» **DIRECTIONS FOR THIS TASK**: In the entries below, switch each "common name" to "vernacular name" and leave every other line as it is.

» **MATERIALS PROVIDED**:
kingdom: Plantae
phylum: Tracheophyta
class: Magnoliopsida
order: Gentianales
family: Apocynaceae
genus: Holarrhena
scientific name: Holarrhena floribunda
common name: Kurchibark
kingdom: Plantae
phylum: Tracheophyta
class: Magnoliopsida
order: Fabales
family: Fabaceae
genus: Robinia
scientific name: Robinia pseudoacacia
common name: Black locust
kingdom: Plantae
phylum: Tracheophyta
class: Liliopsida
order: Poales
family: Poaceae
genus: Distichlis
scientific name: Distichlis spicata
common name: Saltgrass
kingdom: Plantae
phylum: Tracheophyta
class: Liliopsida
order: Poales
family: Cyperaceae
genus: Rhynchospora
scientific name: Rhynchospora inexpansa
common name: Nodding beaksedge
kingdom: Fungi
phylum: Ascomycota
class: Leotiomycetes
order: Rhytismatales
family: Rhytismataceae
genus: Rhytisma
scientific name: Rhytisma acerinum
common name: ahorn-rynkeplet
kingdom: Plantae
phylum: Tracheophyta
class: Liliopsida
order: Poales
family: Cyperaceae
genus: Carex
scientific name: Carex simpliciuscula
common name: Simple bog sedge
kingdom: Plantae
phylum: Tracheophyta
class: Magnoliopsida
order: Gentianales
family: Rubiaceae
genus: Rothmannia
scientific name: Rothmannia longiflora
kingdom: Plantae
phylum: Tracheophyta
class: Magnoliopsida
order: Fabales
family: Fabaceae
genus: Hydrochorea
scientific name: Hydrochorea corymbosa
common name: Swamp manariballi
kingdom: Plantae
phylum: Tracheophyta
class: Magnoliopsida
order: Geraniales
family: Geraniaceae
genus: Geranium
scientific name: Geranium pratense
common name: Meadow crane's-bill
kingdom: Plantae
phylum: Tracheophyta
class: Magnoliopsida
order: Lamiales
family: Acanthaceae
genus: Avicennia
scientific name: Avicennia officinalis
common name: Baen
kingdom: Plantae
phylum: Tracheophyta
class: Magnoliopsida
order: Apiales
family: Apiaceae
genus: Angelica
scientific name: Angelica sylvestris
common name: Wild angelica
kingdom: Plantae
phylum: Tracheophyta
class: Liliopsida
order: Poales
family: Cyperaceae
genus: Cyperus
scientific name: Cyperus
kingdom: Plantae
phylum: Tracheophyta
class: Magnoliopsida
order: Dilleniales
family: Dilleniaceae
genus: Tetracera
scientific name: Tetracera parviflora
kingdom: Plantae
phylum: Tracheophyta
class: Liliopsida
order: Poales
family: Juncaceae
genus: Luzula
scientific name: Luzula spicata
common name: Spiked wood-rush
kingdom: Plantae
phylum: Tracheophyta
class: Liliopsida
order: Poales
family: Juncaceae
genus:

» **SOLUTION FOR THIS TASK**:
kingdom: Plantae
phylum: Tracheophyta
class: Magnoliopsida
order: Gentianales
family: Apocynaceae
genus: Holarrhena
scientific name: Holarrhena floribunda
vernacular name: Kurchibark
kingdom: Plantae
phylum: Tracheophyta
class: Magnoliopsida
order: Fabales
family: Fabaceae
genus: Robinia
scientific name: Robinia pseudoacacia
vernacular name: Black locust
kingdom: Plantae
phylum: Tracheophyta
class: Liliopsida
order: Poales
family: Poaceae
genus: Distichlis
scientific name: Distichlis spicata
vernacular name: Saltgrass
kingdom: Plantae
phylum: Tracheophyta
class: Liliopsida
order: Poales
family: Cyperaceae
genus: Rhynchospora
scientific name: Rhynchospora inexpansa
vernacular name: Nodding beaksedge
kingdom: Fungi
phylum: Ascomycota
class: Leotiomycetes
order: Rhytismatales
family: Rhytismataceae
genus: Rhytisma
scientific name: Rhytisma acerinum
vernacular name: ahorn-rynkeplet
kingdom: Plantae
phylum: Tracheophyta
class: Liliopsida
order: Poales
family: Cyperaceae
genus: Carex
scientific name: Carex simpliciuscula
vernacular name: Simple bog sedge
kingdom: Plantae
phylum: Tracheophyta
class: Magnoliopsida
order: Gentianales
family: Rubiaceae
genus: Rothmannia
scientific name: Rothmannia longiflora
kingdom: Plantae
phylum: Tracheophyta
class: Magnoliopsida
order: Fabales
family: Fabaceae
genus: Hydrochorea
scientific name: Hydrochorea corymbosa
vernacular name: Swamp manariballi
kingdom: Plantae
phylum: Tracheophyta
class: Magnoliopsida
order: Geraniales
family: Geraniaceae
genus: Geranium
scientific name: Geranium pratense
vernacular name: Meadow crane's-bill
kingdom: Plantae
phylum: Tracheophyta
class: Magnoliopsida
order: Lamiales
family: Acanthaceae
genus: Avicennia
scientific name: Avicennia officinalis
vernacular name: Baen
kingdom: Plantae
phylum: Tracheophyta
class: Magnoliopsida
order: Apiales
family: Apiaceae
genus: Angelica
scientific name: Angelica sylvestris
vernacular name: Wild angelica
kingdom: Plantae
phylum: Tracheophyta
class: Liliopsida
order: Poales
family: Cyperaceae
genus: Cyperus
scientific name: Cyperus
kingdom: Plantae
phylum: Tracheophyta
class: Magnoliopsida
order: Dilleniales
family: Dilleniaceae
genus: Tetracera
scientific name: Tetracera parviflora
kingdom: Plantae
phylum: Tracheophyta
class: Liliopsida
order: Poales
family: Juncaceae
genus: Luzula
scientific name: Luzula spicata
vernacular name: Spiked wood-rush
kingdom: Plantae
phylum: Tracheophyta
class: Liliopsida
order: Poales
family: Juncaceae
genus:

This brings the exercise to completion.